(YOUR ASSIGNMENT):
Reproduce the material from its first line through the line that contains "not limited to", switching "advertising" to "marketing" and leaving everything else unchanged.

(Collected data):

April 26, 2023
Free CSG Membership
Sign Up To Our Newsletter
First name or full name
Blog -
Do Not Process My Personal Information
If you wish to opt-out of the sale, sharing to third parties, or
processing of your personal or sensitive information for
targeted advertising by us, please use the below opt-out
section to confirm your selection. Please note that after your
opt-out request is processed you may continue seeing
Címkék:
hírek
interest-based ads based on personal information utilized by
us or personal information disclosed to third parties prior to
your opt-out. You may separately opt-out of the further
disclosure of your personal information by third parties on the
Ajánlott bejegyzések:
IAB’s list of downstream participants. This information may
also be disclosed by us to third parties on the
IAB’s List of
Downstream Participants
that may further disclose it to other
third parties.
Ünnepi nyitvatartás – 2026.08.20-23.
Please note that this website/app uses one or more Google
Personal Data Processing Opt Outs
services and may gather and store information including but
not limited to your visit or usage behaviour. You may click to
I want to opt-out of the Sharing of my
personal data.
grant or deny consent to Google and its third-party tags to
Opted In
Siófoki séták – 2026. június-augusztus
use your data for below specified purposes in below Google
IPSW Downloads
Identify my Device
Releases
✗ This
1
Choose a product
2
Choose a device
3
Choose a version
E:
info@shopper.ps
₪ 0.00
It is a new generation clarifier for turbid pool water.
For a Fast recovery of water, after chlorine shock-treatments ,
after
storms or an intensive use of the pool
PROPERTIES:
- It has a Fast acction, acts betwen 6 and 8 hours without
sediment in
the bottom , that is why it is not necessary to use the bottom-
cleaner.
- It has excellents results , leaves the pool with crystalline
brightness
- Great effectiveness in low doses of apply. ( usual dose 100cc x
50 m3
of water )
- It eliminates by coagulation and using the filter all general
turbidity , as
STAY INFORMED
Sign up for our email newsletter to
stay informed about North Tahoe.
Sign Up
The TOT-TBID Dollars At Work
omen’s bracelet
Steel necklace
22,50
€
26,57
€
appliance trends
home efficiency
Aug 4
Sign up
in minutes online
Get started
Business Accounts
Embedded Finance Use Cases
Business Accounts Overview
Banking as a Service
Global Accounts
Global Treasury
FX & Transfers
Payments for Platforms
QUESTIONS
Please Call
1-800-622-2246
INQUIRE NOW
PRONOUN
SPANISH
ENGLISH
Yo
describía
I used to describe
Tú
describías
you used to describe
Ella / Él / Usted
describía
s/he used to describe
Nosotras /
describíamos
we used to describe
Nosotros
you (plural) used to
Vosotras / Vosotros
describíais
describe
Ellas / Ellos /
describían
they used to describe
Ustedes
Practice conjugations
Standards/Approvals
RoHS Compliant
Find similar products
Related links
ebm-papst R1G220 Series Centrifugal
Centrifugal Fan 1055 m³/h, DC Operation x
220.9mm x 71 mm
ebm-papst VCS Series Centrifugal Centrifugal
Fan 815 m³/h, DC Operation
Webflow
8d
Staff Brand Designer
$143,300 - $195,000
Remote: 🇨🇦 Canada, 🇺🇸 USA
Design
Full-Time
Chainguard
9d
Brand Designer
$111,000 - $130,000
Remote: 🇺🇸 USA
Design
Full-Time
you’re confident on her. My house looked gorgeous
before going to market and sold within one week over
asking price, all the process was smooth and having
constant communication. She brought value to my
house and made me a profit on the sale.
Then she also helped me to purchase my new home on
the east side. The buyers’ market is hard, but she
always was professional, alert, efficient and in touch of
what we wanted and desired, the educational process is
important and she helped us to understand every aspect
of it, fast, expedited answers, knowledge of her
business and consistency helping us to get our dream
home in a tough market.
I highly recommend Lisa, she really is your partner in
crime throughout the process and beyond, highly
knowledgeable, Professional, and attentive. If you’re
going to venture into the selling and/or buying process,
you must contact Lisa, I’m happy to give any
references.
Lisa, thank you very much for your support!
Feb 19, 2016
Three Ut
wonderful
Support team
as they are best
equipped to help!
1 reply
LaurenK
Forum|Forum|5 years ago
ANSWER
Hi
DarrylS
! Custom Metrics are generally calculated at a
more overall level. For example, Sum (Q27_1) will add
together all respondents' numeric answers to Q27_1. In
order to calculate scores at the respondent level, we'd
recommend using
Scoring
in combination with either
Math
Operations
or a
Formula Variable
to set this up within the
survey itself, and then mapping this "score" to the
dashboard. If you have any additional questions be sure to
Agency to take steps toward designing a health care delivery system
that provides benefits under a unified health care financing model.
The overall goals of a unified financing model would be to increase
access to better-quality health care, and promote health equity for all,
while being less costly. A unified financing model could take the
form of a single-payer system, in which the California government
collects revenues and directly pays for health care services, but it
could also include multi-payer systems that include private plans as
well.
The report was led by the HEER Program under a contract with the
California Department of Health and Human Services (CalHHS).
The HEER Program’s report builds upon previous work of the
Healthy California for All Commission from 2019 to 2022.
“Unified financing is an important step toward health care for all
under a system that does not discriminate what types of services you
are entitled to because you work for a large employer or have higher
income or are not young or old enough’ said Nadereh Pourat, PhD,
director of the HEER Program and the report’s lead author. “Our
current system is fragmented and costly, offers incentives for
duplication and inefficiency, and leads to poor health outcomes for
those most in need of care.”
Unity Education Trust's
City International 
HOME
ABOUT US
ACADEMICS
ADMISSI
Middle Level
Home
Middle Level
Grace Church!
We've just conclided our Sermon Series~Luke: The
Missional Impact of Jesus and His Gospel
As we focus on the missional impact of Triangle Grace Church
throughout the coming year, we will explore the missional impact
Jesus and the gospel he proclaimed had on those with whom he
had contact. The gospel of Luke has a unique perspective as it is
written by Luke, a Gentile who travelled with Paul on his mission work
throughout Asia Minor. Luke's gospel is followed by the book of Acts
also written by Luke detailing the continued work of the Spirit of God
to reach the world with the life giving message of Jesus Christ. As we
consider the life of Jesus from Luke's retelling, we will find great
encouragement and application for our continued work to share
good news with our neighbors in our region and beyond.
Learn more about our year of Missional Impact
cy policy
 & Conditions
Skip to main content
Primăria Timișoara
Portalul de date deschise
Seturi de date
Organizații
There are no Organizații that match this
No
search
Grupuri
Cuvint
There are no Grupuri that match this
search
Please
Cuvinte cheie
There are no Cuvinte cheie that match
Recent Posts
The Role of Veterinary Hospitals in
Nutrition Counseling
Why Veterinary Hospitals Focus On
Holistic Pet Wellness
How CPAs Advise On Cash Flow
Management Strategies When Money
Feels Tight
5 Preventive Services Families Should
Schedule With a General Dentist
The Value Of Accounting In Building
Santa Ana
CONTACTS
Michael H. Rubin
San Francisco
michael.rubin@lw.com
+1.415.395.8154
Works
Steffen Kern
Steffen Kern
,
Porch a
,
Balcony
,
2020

(WRITTEN SOLUTION):
April 26, 2023
Free CSG Membership
Sign Up To Our Newsletter
First name or full name
Blog -
Do Not Process My Personal Information
If you wish to opt-out of the sale, sharing to third parties, or
processing of your personal or sensitive information for
targeted marketing by us, please use the below opt-out
section to confirm your selection. Please note that after your
opt-out request is processed you may continue seeing
Címkék:
hírek
interest-based ads based on personal information utilized by
us or personal information disclosed to third parties prior to
your opt-out. You may separately opt-out of the further
disclosure of your personal information by third parties on the
Ajánlott bejegyzések:
IAB’s list of downstream participants. This information may
also be disclosed by us to third parties on the
IAB’s List of
Downstream Participants
that may further disclose it to other
third parties.
Ünnepi nyitvatartás – 2026.08.20-23.
Please note that this website/app uses one or more Google
Personal Data Processing Opt Outs
services and may gather and store information including but
not limited to your visit or usage behaviour. You may click to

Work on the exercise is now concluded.